SAN FRANCISCO -- Google is accepting requests from Europeans who want to erase unflattering information from the results produced by the world's dominant search engine.
The demands can be submitted on a Web page Google opened late Thursday in response to a landmark ruling issued two weeks ago by Europe's highest court.
More than 12,000 requests to remove personal data were submitted within the first 24 hours after Google posted the forms, according to the company. At one point Friday, Google was getting 20 requests per minute.
Under the recent court decision, Europeans can now polish their online reputations by petitioning Google and other search engines to remove potentially damaging links to newspaper articles and other websites with embarrassing information about their past activities.

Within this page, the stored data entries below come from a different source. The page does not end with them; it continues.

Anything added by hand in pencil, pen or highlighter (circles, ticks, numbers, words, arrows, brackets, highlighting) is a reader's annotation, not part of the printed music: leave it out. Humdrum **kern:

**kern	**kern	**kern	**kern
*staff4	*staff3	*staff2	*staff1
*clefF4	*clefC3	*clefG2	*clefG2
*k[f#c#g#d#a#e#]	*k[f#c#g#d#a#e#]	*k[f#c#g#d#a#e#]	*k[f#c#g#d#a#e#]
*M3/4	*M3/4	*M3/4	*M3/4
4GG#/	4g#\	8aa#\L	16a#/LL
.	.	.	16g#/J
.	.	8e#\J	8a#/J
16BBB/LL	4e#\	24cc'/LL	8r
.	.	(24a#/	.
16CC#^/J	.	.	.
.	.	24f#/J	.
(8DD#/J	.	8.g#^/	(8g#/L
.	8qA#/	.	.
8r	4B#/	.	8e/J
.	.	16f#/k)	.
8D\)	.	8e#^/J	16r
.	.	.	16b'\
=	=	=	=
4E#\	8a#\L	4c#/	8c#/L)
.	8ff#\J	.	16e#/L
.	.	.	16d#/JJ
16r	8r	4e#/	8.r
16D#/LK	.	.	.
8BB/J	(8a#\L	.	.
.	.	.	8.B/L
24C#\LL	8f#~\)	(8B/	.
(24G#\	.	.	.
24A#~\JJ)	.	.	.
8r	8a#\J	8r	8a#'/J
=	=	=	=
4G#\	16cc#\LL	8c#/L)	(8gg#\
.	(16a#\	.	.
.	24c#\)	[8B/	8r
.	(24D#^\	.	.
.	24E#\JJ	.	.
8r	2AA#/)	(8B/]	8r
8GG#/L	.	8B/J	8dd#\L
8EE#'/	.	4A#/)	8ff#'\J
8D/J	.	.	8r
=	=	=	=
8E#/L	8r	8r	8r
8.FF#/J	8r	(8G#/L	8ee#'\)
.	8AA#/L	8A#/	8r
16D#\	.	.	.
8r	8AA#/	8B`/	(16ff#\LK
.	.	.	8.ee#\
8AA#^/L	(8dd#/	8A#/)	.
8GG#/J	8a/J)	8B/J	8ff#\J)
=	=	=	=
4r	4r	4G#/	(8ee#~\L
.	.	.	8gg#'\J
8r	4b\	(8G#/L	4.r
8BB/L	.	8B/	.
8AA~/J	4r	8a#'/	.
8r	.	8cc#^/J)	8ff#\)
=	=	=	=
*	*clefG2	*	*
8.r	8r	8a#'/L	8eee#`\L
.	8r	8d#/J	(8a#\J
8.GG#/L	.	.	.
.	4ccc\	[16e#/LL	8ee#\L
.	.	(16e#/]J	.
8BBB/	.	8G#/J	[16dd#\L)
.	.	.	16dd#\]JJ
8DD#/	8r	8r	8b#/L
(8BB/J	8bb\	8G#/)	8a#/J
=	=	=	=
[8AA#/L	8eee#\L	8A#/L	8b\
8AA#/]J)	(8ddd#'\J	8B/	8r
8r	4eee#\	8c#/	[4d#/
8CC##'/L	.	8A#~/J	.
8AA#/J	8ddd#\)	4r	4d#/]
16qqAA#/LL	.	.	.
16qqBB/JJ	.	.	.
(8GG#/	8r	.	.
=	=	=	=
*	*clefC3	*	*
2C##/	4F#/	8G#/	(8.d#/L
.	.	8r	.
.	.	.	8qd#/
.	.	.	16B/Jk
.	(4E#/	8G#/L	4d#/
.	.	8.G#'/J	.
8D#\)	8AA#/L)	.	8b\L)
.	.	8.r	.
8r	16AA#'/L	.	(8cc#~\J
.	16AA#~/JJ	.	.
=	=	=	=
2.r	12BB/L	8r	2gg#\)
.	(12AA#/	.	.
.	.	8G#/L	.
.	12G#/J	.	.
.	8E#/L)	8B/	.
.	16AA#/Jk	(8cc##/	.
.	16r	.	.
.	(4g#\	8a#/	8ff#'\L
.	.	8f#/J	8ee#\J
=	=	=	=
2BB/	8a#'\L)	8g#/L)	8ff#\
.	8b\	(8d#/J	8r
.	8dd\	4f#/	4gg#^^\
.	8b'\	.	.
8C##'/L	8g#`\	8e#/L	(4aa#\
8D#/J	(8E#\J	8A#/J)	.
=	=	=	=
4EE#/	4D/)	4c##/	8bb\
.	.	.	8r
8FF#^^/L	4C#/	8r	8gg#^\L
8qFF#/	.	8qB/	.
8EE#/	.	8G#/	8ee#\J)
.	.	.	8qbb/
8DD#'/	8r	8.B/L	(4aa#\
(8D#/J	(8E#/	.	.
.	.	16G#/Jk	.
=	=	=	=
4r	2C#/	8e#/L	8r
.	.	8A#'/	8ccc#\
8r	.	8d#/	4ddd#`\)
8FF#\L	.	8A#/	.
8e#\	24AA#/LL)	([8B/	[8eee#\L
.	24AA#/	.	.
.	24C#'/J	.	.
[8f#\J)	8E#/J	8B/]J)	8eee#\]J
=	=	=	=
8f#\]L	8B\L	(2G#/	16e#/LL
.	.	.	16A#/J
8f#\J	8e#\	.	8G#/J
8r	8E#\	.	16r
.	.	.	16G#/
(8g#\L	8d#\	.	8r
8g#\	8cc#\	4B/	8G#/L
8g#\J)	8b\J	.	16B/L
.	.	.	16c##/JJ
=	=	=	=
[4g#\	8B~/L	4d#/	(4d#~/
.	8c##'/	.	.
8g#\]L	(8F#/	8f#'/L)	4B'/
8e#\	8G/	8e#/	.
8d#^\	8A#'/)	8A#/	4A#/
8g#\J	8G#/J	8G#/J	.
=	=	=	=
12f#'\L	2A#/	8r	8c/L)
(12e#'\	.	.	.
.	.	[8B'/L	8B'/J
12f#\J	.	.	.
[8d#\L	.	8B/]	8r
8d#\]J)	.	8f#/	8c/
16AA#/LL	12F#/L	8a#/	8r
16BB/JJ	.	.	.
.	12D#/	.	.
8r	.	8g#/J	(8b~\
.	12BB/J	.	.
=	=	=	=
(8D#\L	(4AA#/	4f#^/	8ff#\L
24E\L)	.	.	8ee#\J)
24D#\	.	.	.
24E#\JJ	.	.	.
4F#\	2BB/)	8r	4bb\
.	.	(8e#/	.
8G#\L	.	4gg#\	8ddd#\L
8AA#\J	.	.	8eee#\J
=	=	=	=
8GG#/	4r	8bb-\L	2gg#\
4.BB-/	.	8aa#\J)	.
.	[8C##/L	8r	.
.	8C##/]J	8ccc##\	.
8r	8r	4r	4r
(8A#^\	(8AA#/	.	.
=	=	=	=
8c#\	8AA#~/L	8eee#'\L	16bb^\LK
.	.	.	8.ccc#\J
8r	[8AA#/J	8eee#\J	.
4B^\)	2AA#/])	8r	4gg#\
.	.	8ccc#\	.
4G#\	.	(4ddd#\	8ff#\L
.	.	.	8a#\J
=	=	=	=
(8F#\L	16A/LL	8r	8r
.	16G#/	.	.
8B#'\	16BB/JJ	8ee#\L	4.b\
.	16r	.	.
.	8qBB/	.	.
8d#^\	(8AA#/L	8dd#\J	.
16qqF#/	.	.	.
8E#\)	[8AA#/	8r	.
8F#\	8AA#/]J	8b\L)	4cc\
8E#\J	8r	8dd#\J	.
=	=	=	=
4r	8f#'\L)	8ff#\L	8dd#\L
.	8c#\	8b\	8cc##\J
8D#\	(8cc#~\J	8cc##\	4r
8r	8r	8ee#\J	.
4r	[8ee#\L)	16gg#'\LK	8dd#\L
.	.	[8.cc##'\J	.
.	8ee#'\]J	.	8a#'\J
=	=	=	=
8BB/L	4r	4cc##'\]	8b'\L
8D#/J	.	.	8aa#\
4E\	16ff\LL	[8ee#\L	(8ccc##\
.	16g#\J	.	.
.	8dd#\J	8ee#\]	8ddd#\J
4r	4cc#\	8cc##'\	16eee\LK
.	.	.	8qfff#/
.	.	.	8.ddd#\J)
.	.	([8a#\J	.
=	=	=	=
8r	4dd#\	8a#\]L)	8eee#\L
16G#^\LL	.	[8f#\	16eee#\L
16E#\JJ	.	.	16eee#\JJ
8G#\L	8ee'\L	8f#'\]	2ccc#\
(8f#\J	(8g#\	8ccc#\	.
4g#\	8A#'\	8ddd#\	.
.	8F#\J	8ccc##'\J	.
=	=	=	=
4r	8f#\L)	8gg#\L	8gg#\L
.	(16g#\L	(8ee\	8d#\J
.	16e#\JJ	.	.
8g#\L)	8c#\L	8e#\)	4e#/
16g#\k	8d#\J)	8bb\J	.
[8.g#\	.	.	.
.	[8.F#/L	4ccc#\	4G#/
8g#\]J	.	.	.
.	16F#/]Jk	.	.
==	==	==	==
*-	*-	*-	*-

Google now finds itself in the prickly position of having to balance privacy concerns and "the right to be forgotten" against the principles of free expression and "the right to know."

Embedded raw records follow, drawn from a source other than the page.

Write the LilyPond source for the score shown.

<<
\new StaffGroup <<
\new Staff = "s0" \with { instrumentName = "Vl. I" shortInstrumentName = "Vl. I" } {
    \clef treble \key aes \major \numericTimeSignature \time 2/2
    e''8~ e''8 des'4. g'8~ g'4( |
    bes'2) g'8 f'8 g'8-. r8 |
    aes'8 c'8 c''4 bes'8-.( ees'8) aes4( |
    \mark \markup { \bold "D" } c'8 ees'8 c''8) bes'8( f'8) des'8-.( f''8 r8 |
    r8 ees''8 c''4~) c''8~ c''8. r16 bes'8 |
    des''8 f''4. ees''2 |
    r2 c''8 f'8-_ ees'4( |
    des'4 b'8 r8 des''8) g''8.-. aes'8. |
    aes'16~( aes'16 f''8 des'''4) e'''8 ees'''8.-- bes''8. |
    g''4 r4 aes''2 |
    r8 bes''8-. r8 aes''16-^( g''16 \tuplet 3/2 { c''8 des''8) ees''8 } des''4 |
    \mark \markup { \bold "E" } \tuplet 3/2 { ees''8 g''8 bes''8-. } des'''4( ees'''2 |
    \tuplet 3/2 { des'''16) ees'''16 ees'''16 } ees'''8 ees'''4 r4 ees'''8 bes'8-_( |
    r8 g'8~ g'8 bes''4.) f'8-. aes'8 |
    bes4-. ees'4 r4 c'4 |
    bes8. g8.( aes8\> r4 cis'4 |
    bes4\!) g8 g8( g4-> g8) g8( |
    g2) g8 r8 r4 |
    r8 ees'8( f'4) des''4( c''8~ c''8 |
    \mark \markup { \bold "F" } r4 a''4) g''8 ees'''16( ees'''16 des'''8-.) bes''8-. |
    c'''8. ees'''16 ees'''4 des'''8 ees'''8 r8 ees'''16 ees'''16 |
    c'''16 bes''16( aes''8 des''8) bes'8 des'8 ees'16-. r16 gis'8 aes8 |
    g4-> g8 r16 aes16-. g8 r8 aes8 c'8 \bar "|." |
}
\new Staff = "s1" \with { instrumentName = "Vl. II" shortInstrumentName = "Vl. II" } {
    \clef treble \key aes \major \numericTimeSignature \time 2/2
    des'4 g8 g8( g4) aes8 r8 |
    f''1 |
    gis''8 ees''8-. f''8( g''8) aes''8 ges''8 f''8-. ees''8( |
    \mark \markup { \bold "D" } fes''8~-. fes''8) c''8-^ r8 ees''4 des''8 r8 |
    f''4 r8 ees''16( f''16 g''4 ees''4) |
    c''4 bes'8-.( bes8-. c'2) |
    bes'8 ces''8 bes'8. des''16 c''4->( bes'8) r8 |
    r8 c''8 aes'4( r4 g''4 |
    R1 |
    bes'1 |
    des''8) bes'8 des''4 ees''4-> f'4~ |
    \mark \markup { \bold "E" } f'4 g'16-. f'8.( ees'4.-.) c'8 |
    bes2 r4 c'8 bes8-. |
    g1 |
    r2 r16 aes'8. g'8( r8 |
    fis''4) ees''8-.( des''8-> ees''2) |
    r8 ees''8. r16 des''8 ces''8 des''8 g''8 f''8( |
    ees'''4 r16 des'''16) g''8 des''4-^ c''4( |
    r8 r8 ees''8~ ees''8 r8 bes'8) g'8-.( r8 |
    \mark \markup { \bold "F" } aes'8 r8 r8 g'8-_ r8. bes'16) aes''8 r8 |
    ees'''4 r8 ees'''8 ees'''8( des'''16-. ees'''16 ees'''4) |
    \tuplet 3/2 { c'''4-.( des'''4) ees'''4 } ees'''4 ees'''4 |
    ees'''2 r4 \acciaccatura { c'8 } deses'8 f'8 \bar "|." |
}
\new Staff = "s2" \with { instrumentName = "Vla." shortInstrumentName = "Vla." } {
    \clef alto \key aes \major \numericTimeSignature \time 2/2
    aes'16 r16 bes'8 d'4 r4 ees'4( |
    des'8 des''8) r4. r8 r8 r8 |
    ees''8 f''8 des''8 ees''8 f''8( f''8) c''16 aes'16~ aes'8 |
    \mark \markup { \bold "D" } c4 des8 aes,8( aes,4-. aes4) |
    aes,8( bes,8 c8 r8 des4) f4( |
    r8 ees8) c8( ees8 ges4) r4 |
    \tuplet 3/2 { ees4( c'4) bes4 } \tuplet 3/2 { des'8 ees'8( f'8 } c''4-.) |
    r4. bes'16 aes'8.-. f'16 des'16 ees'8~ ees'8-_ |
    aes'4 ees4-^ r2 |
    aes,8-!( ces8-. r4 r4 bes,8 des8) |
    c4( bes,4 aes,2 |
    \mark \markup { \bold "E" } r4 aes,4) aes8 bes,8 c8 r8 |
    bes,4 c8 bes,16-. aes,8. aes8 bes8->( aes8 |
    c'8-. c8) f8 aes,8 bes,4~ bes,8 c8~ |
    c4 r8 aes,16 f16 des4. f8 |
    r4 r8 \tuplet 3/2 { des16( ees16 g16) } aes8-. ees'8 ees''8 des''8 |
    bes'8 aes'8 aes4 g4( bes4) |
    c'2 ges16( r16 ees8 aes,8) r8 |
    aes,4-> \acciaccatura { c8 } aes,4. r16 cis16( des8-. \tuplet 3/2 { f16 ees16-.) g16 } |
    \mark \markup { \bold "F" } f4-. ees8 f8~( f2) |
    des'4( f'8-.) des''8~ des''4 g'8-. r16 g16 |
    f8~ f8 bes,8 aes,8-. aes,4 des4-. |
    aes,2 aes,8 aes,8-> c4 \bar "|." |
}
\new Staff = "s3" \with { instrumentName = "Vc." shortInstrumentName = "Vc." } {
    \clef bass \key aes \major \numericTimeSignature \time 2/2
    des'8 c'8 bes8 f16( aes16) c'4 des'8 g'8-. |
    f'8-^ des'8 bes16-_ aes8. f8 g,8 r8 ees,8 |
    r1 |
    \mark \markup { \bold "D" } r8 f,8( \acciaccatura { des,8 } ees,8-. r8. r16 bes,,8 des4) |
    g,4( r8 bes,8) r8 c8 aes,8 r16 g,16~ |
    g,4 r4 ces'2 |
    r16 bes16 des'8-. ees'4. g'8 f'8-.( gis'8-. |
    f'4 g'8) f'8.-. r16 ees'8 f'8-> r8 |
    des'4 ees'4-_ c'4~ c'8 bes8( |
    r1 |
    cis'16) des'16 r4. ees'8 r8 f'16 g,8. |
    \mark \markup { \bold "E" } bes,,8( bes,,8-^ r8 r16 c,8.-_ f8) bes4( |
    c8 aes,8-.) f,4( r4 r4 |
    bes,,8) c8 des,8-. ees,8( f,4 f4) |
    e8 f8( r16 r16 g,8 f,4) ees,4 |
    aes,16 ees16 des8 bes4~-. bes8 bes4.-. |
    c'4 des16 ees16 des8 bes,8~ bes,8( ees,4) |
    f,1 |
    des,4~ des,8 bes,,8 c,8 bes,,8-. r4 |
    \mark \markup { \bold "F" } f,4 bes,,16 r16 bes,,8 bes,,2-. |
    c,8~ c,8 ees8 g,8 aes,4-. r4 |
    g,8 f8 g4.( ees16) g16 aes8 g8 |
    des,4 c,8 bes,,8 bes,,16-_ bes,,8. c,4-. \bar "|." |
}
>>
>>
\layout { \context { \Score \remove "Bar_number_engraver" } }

It will also create a divide between how Google generates search results about some people in Europe and the rest of the world. For now at least, Google will only scrub personal information spanning a 32-nation swath in Europe. That means Googling the same person in the United States and dozens of other countries could look much different than it does from Europe.
Although the court ruling applied only to 28 nations in the European Union, Google is extending the "right to be forgotten" to four others -- Iceland, Liechtenstein, Norway and Switzerland. More than 500 million people live in the area affected by Google's potential purge of personal information.
It's unclear when the whitewashing will begin. So far, Google has only said it will happen soon. First, though, the Mountain View, Calif., company is trying to establish some guidelines to steer its censorship decisions.
Imposing more limitations on what kind of personal information Google and other search engines can show in Europe has raised fears about the censorship. For instance, politicians might be able to block damaging information from showing up in search results. Other critics of the ruling have warned that even pedophiles might be able to delete past convictions from their results.
Supporters of the European court ruling, though, argue that people should be able to remove some information about youthful indiscretions, financial missteps and arrests that never resulted in convictions.
Google says that whenever it scrubs personal data from its European search results, it will include a notice about some links being omitted, just as it has previously done when laws in countries such as China have required the company to censor data.